_TASK DETAILS_. Every word of every entry must be retyped exactly.

_GIVEN DATA_.
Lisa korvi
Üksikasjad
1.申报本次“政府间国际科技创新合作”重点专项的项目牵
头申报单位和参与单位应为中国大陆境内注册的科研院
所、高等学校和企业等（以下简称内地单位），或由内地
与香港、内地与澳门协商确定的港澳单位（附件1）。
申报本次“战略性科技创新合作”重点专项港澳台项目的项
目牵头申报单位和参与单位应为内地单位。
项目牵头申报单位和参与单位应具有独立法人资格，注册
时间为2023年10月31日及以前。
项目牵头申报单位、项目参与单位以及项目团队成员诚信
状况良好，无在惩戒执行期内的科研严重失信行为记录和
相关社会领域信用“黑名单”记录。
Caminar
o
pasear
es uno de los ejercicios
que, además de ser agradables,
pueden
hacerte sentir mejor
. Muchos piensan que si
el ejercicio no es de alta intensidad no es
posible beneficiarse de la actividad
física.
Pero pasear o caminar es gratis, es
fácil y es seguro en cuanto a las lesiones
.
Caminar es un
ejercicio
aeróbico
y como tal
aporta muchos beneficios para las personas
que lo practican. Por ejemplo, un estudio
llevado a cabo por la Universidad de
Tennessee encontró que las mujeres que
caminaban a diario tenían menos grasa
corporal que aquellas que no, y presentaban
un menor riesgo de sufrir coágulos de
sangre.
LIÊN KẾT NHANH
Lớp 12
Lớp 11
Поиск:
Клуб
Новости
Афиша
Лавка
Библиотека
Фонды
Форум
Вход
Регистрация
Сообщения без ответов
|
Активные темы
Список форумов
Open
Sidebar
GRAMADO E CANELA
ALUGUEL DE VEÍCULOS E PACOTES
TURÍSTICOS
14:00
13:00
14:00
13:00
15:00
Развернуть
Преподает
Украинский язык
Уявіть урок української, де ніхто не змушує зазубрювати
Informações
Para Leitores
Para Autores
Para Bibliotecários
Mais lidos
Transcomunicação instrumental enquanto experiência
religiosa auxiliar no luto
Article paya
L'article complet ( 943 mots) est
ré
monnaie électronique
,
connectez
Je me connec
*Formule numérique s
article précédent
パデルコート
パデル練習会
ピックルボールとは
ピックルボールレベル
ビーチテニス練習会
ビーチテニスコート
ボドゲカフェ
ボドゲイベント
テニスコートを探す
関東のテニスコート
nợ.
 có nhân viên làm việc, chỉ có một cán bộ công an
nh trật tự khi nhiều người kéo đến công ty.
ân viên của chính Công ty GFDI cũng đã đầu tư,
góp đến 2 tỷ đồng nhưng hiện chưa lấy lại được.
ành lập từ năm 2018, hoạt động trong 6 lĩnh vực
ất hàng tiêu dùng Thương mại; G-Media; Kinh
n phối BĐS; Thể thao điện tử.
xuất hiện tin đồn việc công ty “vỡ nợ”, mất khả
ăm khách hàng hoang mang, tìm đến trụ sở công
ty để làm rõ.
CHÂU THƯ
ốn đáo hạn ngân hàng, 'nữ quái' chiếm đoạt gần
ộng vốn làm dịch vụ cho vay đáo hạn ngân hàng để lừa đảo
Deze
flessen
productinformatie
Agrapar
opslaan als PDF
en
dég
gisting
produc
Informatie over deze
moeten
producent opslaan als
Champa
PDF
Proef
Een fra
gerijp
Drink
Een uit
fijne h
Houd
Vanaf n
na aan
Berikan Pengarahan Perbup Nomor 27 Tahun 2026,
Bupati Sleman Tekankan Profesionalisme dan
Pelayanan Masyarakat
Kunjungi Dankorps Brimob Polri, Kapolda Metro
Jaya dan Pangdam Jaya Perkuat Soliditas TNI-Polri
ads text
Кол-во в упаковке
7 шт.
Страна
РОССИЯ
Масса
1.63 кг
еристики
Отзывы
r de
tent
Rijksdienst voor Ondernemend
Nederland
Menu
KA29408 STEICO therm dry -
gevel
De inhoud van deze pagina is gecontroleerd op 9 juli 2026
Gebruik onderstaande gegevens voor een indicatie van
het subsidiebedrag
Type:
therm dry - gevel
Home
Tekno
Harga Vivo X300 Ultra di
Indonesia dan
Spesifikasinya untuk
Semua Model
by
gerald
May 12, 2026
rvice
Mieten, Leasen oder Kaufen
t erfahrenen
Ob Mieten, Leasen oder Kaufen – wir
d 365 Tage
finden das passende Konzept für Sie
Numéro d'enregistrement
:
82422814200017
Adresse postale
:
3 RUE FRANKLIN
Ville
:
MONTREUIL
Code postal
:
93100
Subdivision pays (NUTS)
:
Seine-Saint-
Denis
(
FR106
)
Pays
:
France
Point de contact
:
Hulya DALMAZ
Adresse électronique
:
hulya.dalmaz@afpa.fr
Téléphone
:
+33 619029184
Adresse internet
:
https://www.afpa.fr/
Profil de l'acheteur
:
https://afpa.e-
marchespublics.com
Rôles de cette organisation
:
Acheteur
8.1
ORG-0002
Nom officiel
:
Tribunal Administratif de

_OUTPUT FOR THIS EXERCISE_.
Lisa korvi
Üksikasjad
1.申报本次“政府间国际科技创新合作”重点专项的项目牵
头申报单位和参与单位应为中国大陆境内注册的科研院
所、高等学校和企业等（以下简称内地单位），或由内地
与香港、内地与澳门协商确定的港澳单位（附件1）。
申报本次“战略性科技创新合作”重点专项港澳台项目的项
目牵头申报单位和参与单位应为内地单位。
项目牵头申报单位和参与单位应具有独立法人资格，注册
时间为2023年10月31日及以前。
项目牵头申报单位、项目参与单位以及项目团队成员诚信
状况良好，无在惩戒执行期内的科研严重失信行为记录和
相关社会领域信用“黑名单”记录。
Caminar
o
pasear
es uno de los ejercicios
que, además de ser agradables,
pueden
hacerte sentir mejor
. Muchos piensan que si
el ejercicio no es de alta intensidad no es
posible beneficiarse de la actividad
física.
Pero pasear o caminar es gratis, es
fácil y es seguro en cuanto a las lesiones
.
Caminar es un
ejercicio
aeróbico
y como tal
aporta muchos beneficios para las personas
que lo practican. Por ejemplo, un estudio
llevado a cabo por la Universidad de
Tennessee encontró que las mujeres que
caminaban a diario tenían menos grasa
corporal que aquellas que no, y presentaban
un menor riesgo de sufrir coágulos de
sangre.
LIÊN KẾT NHANH
Lớp 12
Lớp 11
Поиск:
Клуб
Новости
Афиша
Лавка
Библиотека
Фонды
Форум
Вход
Регистрация
Сообщения без ответов
|
Активные темы
Список форумов
Open
Sidebar
GRAMADO E CANELA
ALUGUEL DE VEÍCULOS E PACOTES
TURÍSTICOS
14:00
13:00
14:00
13:00
15:00
Развернуть
Преподает
Украинский язык
Уявіть урок української, де ніхто не змушує зазубрювати
Informações
Para Leitores
Para Autores
Para Bibliotecários
Mais lidos
Transcomunicação instrumental enquanto experiência
religiosa auxiliar no luto
Article paya
L'article complet ( 943 mots) est
ré
monnaie électronique
,
connectez
Je me connec
*Formule numérique s
article précédent
パデルコート
パデル練習会
ピックルボールとは
ピックルボールレベル
ビーチテニス練習会
ビーチテニスコート
ボドゲカフェ
ボドゲイベント
テニスコートを探す
関東のテニスコート
nợ.
 có nhân viên làm việc, chỉ có một cán bộ công an
nh trật tự khi nhiều người kéo đến công ty.
ân viên của chính Công ty GFDI cũng đã đầu tư,
góp đến 2 tỷ đồng nhưng hiện chưa lấy lại được.
ành lập từ năm 2018, hoạt động trong 6 lĩnh vực
ất hàng tiêu dùng Thương mại; G-Media; Kinh
n phối BĐS; Thể thao điện tử.
xuất hiện tin đồn việc công ty “vỡ nợ”, mất khả
ăm khách hàng hoang mang, tìm đến trụ sở công
ty để làm rõ.
CHÂU THƯ
ốn đáo hạn ngân hàng, 'nữ quái' chiếm đoạt gần
ộng vốn làm dịch vụ cho vay đáo hạn ngân hàng để lừa đảo
Deze
flessen
productinformatie
Agrapar
opslaan als PDF
en
dég
gisting
produc
Informatie over deze
moeten
producent opslaan als
Champa
PDF
Proef
Een fra
gerijp
Drink
Een uit
fijne h
Houd
Vanaf n
na aan
Berikan Pengarahan Perbup Nomor 27 Tahun 2026,
Bupati Sleman Tekankan Profesionalisme dan
Pelayanan Masyarakat
Kunjungi Dankorps Brimob Polri, Kapolda Metro
Jaya dan Pangdam Jaya Perkuat Soliditas TNI-Polri
ads text
Кол-во в упаковке
7 шт.
Страна
РОССИЯ
Масса
1.63 кг
еристики
Отзывы
r de
tent
Rijksdienst voor Ondernemend
Nederland
Menu
KA29408 STEICO therm dry -
gevel
De inhoud van deze pagina is gecontroleerd op 9 juli 2026
Gebruik onderstaande gegevens voor een indicatie van
het subsidiebedrag
Type:
therm dry - gevel
Home
Tekno
Harga Vivo X300 Ultra di
Indonesia dan
Spesifikasinya untuk
Semua Model
by
gerald
May 12, 2026
rvice
Mieten, Leasen oder Kaufen
t erfahrenen
Ob Mieten, Leasen oder Kaufen – wir
d 365 Tage
finden das passende Konzept für Sie
Numéro d'enregistrement
:
82422814200017
Adresse postale
:
3 RUE FRANKLIN
Ville
:
MONTREUIL
Code postal
:
93100
Subdivision pays (NUTS)
:
Seine-Saint-
Denis
(
FR106
)
Pays
:
France
Point de contact
:
Hulya DALMAZ
Adresse électronique
:
hulya.dalmaz@afpa.fr
Téléphone
:
+33 619029184
Adresse internet
:
https://www.afpa.fr/
Profil de l'acheteur
:
https://afpa.e-
marchespublics.com
Rôles de cette organisation
:
Acheteur
8.1
ORG-0002
Nom officiel
:
Tribunal Administratif de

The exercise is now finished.